Children with a genetic makeup that predicts high blood pressure as adults are more likely to survive congenital heart defect repair surgery, according to a new study published in Circulation Research.
The findings could help inform treatment strategies and improve outcomes for children undergoing congenital heart defect repair procedures, said Todd Edwards, PhD, associate professor of Medicine and senior author of the study.
“There is substantial variability in outcomes following congenital heart defect repair surgery, and it hasn’t been clear why one patient might do well, and another might not,” Edwards said. “Our study gives us a foothold — a key insight into this individual variability — and an opportunity to devise strategies for improving outcomes.”
Congenital heart defects (CHDs) are the most common birth defects in the United States, affecting about 40,000 babies each year, according to the Centers for Disease Control and Prevention. About half of children with CHDs require surgical repairs or other procedures and are at risk for postoperative complications and death.
To explore contributors to CHD-related complications, Prince Kannankeril, MD, MSCI, a pediatric cardiologist at Monroe Carell Jr. Children’s Hospital at Vanderbilt, in 2007 established an ongoing cohort of patients undergoing CHD surgical procedures with detailed clinical information and blood samples.
“This cohort of patients is an exceptional resource on a national scale,” said Edwards, a genetic epidemiologist who teamed up with Kannankeril to study genetic variation and CHD outcomes.
Edwards is also a leader in studies of genetic variation associated with a range of conditions in the Million Veteran Program (MVP), a national program to study how genes, lifestyle and military exposures affect health and illness. Using MVP data, Edwards and colleagues discovered more than 200 new genetic variations associated with high blood pressure.
Scientists have been skeptical that genetic variation related to risk of high blood pressure in adults would apply to children, Edwards said. But in 2019, a group in Germany reported that a genetic background of high blood pressure improved survival of preterm infants.
“This was really interesting to us — the idea that discoveries made in adults related to the genetic determinants of a trait like blood pressure could matter in a pediatric population,” Edwards said.
Based on the earlier MVP findings, the team developed polygenic risk scores for both systolic and diastolic blood pressure: high scores predict high blood pressure. The researchers analyzed the association of the blood pressure scores in the CHD cohort with death during the hospital stay and with length of stay. The current study included 2,498 infants through young adults who had their first surgery for CHD at Children’s Hospital between 2007 and 2020.
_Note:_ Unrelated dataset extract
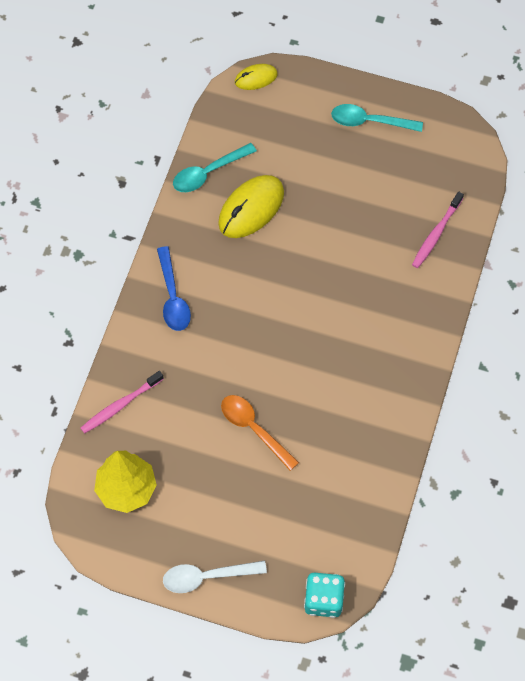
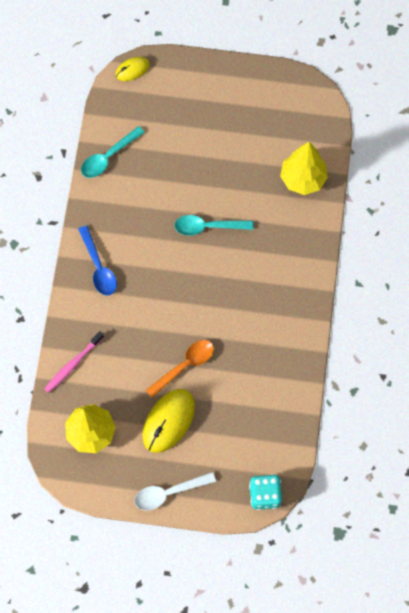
camera: 10 degrees left, 5 degrees up
yellow mouse [218,175,284,238] -> yellow mouse moved to [143,389,195,453]
orange spoon [221,395,299,471] -> orange spoon turned 105 degrees clockwise [146,340,214,398]
turquoise spoon [331,104,423,132] -> turquoise spoon moved to [174,215,254,236]
pink toothbrush [412,192,464,268] -> yellow tree [280,142,328,195]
The researchers found that children with high diastolic blood pressure scores had reduced risk of in-hospital mortality and reduced time in the ICU and hospital after CHD repair surgery. They discovered that the reduced risk of mortality was related to the interaction of blood pressure variants with the doses of blood pressure-increasing medications (vasopressors).
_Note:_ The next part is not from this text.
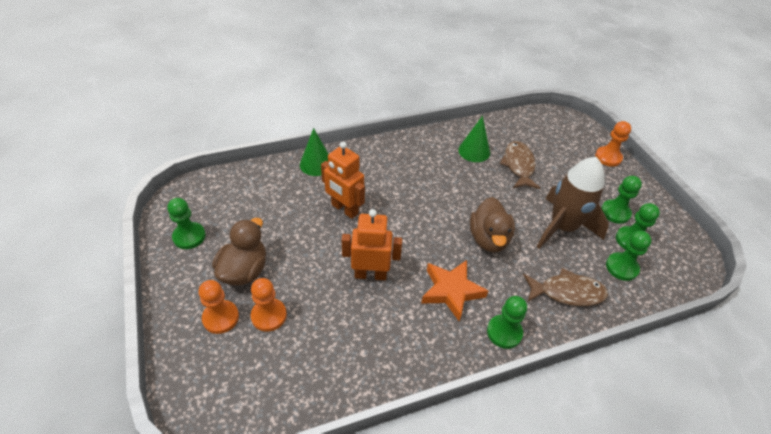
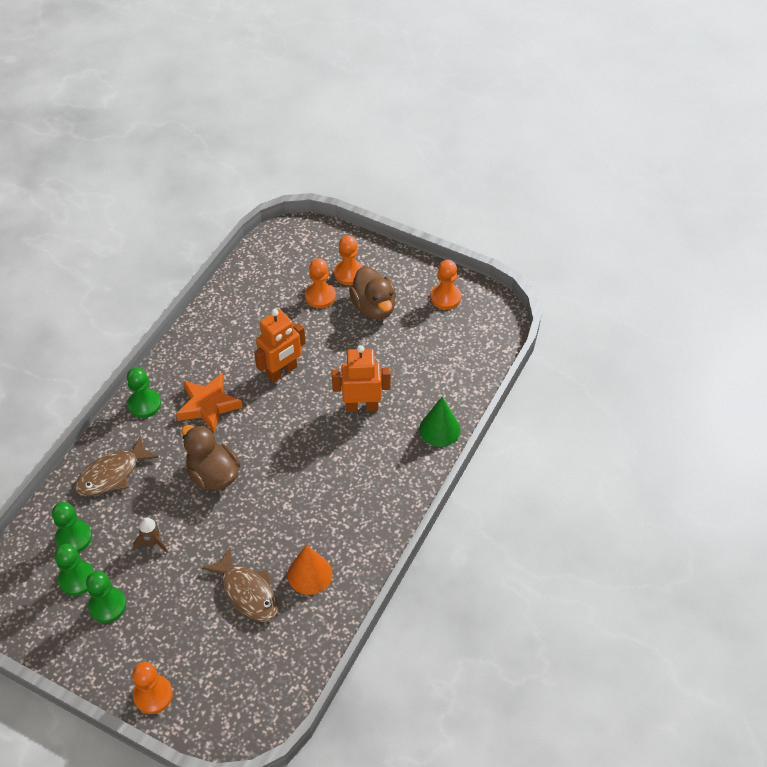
camera: 140 degrees right, 5 degrees up
green pawn [167,198,206,249] -> orange pawn [430,260,461,310]
green cone [458,116,490,162] -> orange cone [288,545,332,595]
brown rocket [537,157,609,249] -> brown rocket [133,517,168,553], size x0.40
“We had the idea that if you were more susceptible to hypertension as an adult, you might respond better to vasopressors,” said graduate student and first author Joseph Breeyear. “That’s exactly what we found: children with a higher burden of blood pressure-increasing alleles (genetic variants) needed less pharmacological help to achieve a stable blood pressure.”
For children who did need higher doses of vasopressors, those with high blood pressure scores had improved survival comparable to children with low blood pressure scores.
“That’s a key finding of our study: for patients who are in distress after the procedure (and require higher doses of vasopressors), this blood pressure polygenic risk score matters a lot,” Edwards said.
The researchers suggest that predictive models to identify children at risk for adverse outcomes associated with CHD surgery could be improved by adding blood pressure polygenic risk scores.
Edwards noted that as an Army veteran himself, he is particularly pleased that “studies done in veterans are being applied to help young children.”
In addition to Edwards, Kannankeril and Breeyear, Vanderbilt authors of the Circulation Research paper include Eric Torstenson and Sara Van Driest, MD, PhD. The research was supported by the National Institutes of Health (grants HD084461, TR002244).